Stretch the muscles after treatment. Always start slowly. Have fun! Below you will find details of 3 of our favorite foam roller exercises for the shoulder:


1. Shoulders (Rotator Cuff Release)

Step 1: Place the foam roller under your shoulder blade (Rotator Cuff).

Step 2: Using your legs, slowly move your body forwards and backwards. The foam roller will massage the shoulder blade area and the back of the shoulder. 

Step 3: Complete 10-12 rollouts on each side.  


2. Shoulders (Front Side)



Step 1: Lie on your stomach with one arm outstretched overhead. 

Step 2: Place the foam roller on the floor between your chest and shoulder.

Step 3: Complete 10-12 rollouts on each side.

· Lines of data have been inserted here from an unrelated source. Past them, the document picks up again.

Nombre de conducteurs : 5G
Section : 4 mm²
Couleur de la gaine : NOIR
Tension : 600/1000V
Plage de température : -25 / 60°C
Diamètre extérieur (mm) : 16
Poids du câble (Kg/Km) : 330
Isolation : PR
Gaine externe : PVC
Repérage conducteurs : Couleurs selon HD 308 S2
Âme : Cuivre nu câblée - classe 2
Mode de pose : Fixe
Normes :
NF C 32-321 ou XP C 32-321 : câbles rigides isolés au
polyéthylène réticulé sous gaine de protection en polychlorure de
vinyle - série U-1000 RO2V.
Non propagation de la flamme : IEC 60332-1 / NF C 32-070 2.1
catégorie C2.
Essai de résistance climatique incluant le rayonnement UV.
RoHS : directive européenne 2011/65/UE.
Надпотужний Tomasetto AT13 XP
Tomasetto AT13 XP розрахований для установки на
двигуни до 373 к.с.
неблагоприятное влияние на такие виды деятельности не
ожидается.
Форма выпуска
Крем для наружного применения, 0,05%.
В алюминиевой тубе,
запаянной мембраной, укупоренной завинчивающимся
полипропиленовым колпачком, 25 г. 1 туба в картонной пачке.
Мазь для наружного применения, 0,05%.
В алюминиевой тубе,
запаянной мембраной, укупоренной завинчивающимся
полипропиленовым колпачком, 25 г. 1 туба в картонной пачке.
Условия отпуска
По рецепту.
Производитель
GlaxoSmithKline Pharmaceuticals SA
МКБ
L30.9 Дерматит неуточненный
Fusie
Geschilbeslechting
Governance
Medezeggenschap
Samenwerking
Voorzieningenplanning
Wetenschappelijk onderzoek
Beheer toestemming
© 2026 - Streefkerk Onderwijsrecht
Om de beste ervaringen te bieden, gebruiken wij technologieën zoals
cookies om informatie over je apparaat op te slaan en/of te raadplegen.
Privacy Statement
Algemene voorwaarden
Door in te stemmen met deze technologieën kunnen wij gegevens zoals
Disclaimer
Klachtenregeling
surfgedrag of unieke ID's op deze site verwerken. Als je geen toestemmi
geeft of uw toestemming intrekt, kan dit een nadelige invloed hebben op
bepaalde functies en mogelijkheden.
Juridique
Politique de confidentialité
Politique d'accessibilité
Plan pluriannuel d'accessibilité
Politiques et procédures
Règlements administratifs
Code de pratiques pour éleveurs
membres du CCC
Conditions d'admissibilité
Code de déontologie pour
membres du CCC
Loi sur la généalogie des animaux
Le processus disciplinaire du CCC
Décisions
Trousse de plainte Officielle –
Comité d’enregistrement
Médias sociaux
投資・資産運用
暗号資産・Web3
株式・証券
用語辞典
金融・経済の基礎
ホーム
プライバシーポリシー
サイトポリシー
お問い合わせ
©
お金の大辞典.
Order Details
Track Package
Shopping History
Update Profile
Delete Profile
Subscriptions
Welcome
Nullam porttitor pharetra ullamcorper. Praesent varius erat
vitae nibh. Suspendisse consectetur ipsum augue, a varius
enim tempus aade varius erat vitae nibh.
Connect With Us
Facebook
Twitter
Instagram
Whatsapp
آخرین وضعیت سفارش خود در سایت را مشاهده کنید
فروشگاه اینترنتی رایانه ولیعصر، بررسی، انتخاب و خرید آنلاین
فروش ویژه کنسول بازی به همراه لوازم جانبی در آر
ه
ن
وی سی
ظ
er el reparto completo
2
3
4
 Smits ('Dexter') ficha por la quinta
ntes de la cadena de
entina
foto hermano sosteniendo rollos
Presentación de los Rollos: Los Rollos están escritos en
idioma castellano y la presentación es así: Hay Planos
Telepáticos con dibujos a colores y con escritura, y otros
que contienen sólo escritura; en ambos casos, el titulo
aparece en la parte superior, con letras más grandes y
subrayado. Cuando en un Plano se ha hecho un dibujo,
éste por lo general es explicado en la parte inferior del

3. Shoulder Flexors and Extensors  

Step 1: Lie on your back with the foam roller underneath your back and supporting your head and spine.

Step 2: Extend one arm over your head and keep it parallel to the ground. Place the other arm on the ground by the side of your body.

Step 3: Hold that position for 45-60 seconds.

Step 4: Switch arm positions and repeat. 


This trigger point blog is intended to be used for information purposes only and is not intended to be used for medical diagnosis or treatment or to substitute for a medical diagnosis and/or treatment rendered or prescribed by a physician or competent healthcare professional. This information is designed as educational material, but should not be taken as a recommendation for treatment of any particular person or patient. Always consult your physician if you think you need treatment or if you feel unwell.